Tecnicamente não é permitido vender órgãos no Canadá, mas a Receita do Canadá observa que o custo de fornecimento de transplantes de órgãos pode ser deduzido, o que constitui uma forma de remuneração. Essas despesas incluem “valores razoáveis pagos para encontrar um doador compatível, para organizar o transplante, incluindo honorários legais e prêmios de seguro, além de despesas razoáveis de viagem, hospedagem e alojamento para o paciente, o doador e seus respectivos acompanhantes.” Claramente, o dinheiro muda de mãos. Isso abre outra caixa de Pandora de questões éticas.

O único caminho de volta da distopia médica do MAiD é remover a intervenção do governo. Gostaria de dizer que aqueles que escolhem a morte pelo governo estão dentro de seus direitos. Não posso dizer isso porque essas pessoas estão permitindo leis opressivas e uma burocracia médica que ameaça o resto da sociedade.

O MAiD é uma mudança radical em uma das instituições mais importantes do Canadá — a saúde. Em vez de prolongar a vida, centenas de clínicos dedicam suas habilidades para facilitar a morte. Isso, por sua vez, causa uma mudança radical na forma como muitas pessoas veem o sistema de saúde.

Como canadense, agora não estou disposta a ser sincera com os médicos que visito ou a responder a todos os questionários médicos. Isso não é paranoia. A última pesquisa de saúde que recebi tinha perguntas incrivelmente intrusivas e sem precedentes, inclusive sobre meu estado mental. Ninguém vai esconder essa informação do governo que originalmente preparou a pesquisa. Como eu sei que isso não será usado contra mim no futuro?

De uma coisa tenho certeza; o governo não deve desempenhar nenhum papel na eutanásia ou no suicídio assistido. O MAiD não é compassivo. Não é morte por misericórdia. É uma burocracia cruel e indiferente que cuida de seus próprios interesses, como todas as burocracias fazem. Considere mais um caso de MAiD. Em março de 2024, o tetraplégico Normand Meunier recebeu o MAiD em decorrência de uma visita hospitalar em Quebec. “Antes de ser internado em uma cama de terapia intensiva por seu terceiro vírus respiratório em três meses neste inverno”, explica a CBC, “Meunier ficou preso em uma maca na emergência por quatro dias.”

Devido ao abandono, cuidados inadequados e reposicionamento inadequado, ele desenvolveu úlceras tão graves que ossos e músculos ficaram expostos. As feridas excruciantes foram consideradas intratáveis. Meunier, que havia pedido ajuda, decidiu não conviver com a dor.

O MAiD é um tipo de “Niilismo Terapêutico” — a crença de que há pouca esperança de curar ou melhorar significativamente a condição do paciente e que a morte é mais adequada.

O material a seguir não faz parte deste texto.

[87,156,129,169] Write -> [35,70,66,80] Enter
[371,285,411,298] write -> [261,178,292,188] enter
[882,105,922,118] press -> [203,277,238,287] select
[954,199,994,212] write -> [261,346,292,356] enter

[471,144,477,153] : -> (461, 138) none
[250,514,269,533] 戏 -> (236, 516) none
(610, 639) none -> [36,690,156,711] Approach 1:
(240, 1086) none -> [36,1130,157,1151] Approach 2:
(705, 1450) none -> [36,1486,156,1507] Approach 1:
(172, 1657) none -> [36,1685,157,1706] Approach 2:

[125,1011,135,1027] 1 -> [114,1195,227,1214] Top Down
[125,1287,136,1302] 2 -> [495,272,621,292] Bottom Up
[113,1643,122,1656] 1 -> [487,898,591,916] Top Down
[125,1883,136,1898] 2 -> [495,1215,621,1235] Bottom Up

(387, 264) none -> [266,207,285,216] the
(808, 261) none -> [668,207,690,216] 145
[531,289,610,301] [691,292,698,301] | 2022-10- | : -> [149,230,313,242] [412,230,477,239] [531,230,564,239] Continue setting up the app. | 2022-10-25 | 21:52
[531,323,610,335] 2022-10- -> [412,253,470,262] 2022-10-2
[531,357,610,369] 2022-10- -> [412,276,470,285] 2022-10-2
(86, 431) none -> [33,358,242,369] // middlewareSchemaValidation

No estilo orwelliano, redefine “Não causar dano” em “É melhor matar o paciente.” Esse niilismo ignora os fenômenos comuns de diagnósticos errados, o surgimento de tratamentos inovadores ou o simples fato de que muitos pacientes vivem anos e anos mesmo além de um diagnóstico correto. O MAiD é a criação de um sistema de saúde que não pode ou não quer fornecer um serviço “básico e padrão”.

A Covid devastou a reputação da profissão médica. Os restos remanescentes não sobreviverão ao MAiD. Nem deveriam.